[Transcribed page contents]
▬▬▬

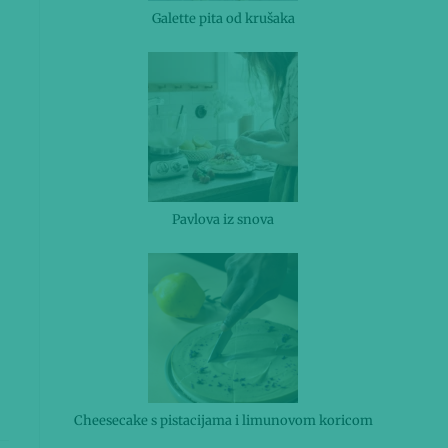
Galette pita od krušaka
Pavlova iz snova
Cheesecake s pistacijama i limunovom koricom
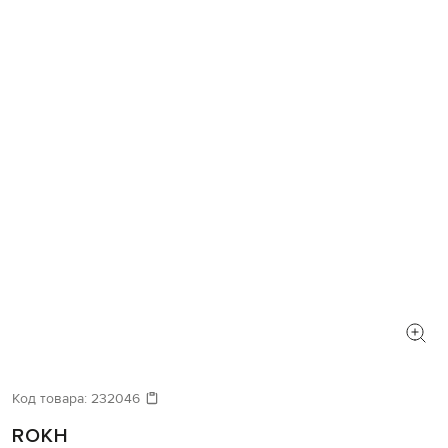
Код товара:
232046
ROKH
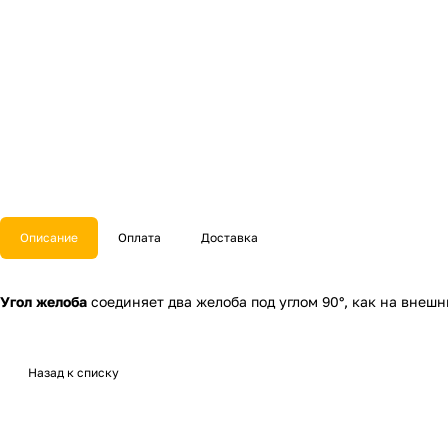
Описание
Оплата
Доставка
Угол желоба
соединяет два желоба под углом 90°, как на внешн
Назад к списку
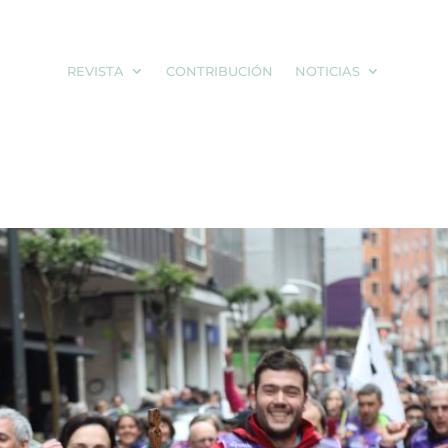
REVISTA
CONTRIBUCIÓN
NOTICIAS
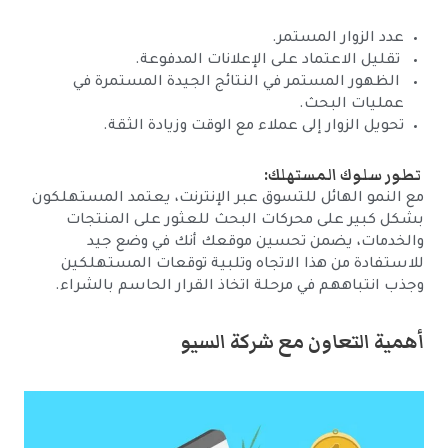
عدد الزوار المستمر.
تقليل الاعتماد على الإعلانات المدفوعة.
الظهور المستمر في النتائج الجيدة المستمرة في
عمليات البحث.
تحويل الزوار إلى عملاء مع الوقت وزيادة الثقة.
تطور سلوك المستهلك
:
مع النمو الهائل للتسوق عبر الإنترنت، يعتمد المستهلكون
بشكل كبير على محركات البحث للعثور على المنتجات
والخدمات، يضمن تحسين موقعك أنك في وضع جيد
للاستفادة من هذا الاتجاه وتلبية توقعات المستهلكين
وجذب انتباههم في مرحلة اتخاذ القرار الحاسم بالشراء.
أهمية التعاون مع شركة السيو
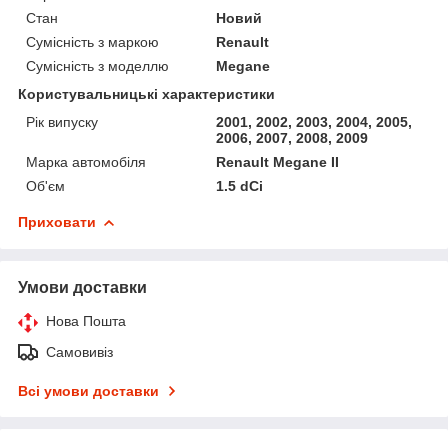
Стан
Новий
Сумісність з маркою
Renault
Сумісність з моделлю
Megane
Користувальницькі характеристики
Рік випуску
2001, 2002, 2003, 2004, 2005,
2006, 2007, 2008, 2009
Марка автомобіля
Renault Megane II
Об'єм
1.5 dCi
Приховати
Умови доставки
Нова Пошта
Самовивіз
Всі умови доставки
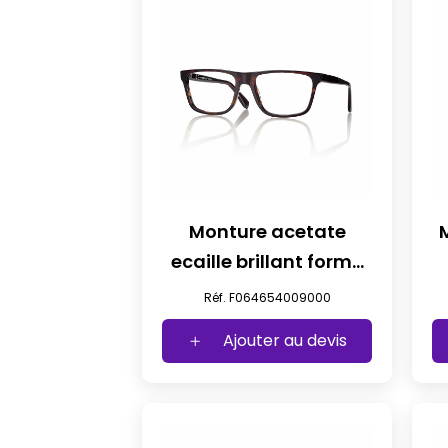
Monture acetate
ecaille brillant forme
iconique t54
Réf. F064654009000
Ajouter au devis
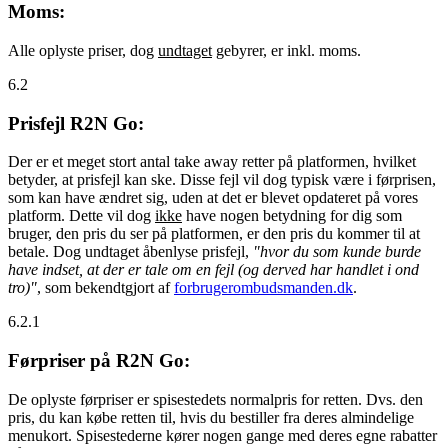
Moms:
Alle oplyste priser, dog
undtaget
gebyrer, er inkl. moms.
6.2
Prisfejl R2N Go:
Der er et meget stort antal take away retter på platformen, hvilket
betyder, at prisfejl kan ske. Disse fejl vil dog typisk være i førprisen,
som kan have ændret sig, uden at det er blevet opdateret på vores
platform. Dette vil dog
ikke
have nogen betydning for dig som
bruger, den pris du ser på platformen, er den pris du kommer til at
betale. Dog undtaget åbenlyse prisfejl,
"hvor du som kunde burde
have indset, at der er tale om en fejl (og derved har handlet i ond
tro)"
, som bekendtgjort af
forbrugerombudsmanden.dk
.
6.2.1
Førpriser på R2N Go:
De oplyste førpriser er spisestedets normalpris for retten. Dvs. den
pris, du kan købe retten til, hvis du bestiller fra deres almindelige
menukort. Spisestederne kører nogen gange med deres egne rabatter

▬▬▬

_Brief:_ Could you turn the transcribed text from every entry above into a JSON list of strings, with one string per line and no blank lines? Leave the pictures out of the list.

_Exercise result:_
[
  "Galette pita od krušaka",
  "Pavlova iz snova",
  "Cheesecake s pistacijama i limunovom koricom",
  "Код товара:",
  "232046",
  "ROKH",
  "Описание",
  "Оплата",
  "Доставка",
  "Угол желоба",
  "соединяет два желоба под углом 90°, как на внешн",
  "Назад к списку",
  "REVISTA",
  "CONTRIBUCIÓN",
  "NOTICIAS",
  "عدد الزوار المستمر.",
  "تقليل الاعتماد على الإعلانات المدفوعة.",
  "الظهور المستمر في النتائج الجيدة المستمرة في",
  "عمليات البحث.",
  "تحويل الزوار إلى عملاء مع الوقت وزيادة الثقة.",
  "تطور سلوك المستهلك",
  ":",
  "مع النمو الهائل للتسوق عبر الإنترنت، يعتمد المستهلكون",
  "بشكل كبير على محركات البحث للعثور على المنتجات",
  "والخدمات، يضمن تحسين موقعك أنك في وضع جيد",
  "للاستفادة من هذا الاتجاه وتلبية توقعات المستهلكين",
  "وجذب انتباههم في مرحلة اتخاذ القرار الحاسم بالشراء.",
  "أهمية التعاون مع شركة السيو",
  "Стан",
  "Новий",
  "Сумісність з маркою",
  "Renault",
  "Сумісність з моделлю",
  "Megane",
  "Користувальницькі характеристики",
  "Рік випуску",
  "2001, 2002, 2003, 2004, 2005,",
  "2006, 2007, 2008, 2009",
  "Марка автомобіля",
  "Renault Megane II",
  "Об'єм",
  "1.5 dCi",
  "Приховати",
  "Умови доставки",
  "Нова Пошта",
  "Самовивіз",
  "Всі умови доставки",
  "Monture acetate",
  "ecaille brillant forme",
  "iconique t54",
  "Réf. F064654009000",
  "Ajouter au devis",
  "Moms:",
  "Alle oplyste priser, dog",
  "undtaget",
  "gebyrer, er inkl. moms.",
  "6.2",
  "Prisfejl R2N Go:",
  "Der er et meget stort antal take away retter på platformen, hvilket",
  "betyder, at prisfejl kan ske. Disse fejl vil dog typisk være i førprisen,",
  "som kan have ændret sig, uden at det er blevet opdateret på vores",
  "platform. Dette vil dog",
  "ikke",
  "have nogen betydning for dig som",
  "bruger, den pris du ser på platformen, er den pris du kommer til at",
  "betale. Dog undtaget åbenlyse prisfejl,",
  "\"hvor du som kunde burde",
  "have indset, at der er tale om en fejl (og derved har handlet i ond",
  "tro)\"",
  ", som bekendtgjort af",
  "forbrugerombudsmanden.dk",
  ".",
  "6.2.1",
  "Førpriser på R2N Go:",
  "De oplyste førpriser er spisestedets normalpris for retten. Dvs. den",
  "pris, du kan købe retten til, hvis du bestiller fra deres almindelige",
  "menukort. Spisestederne kører nogen gange med deres egne rabatter"
]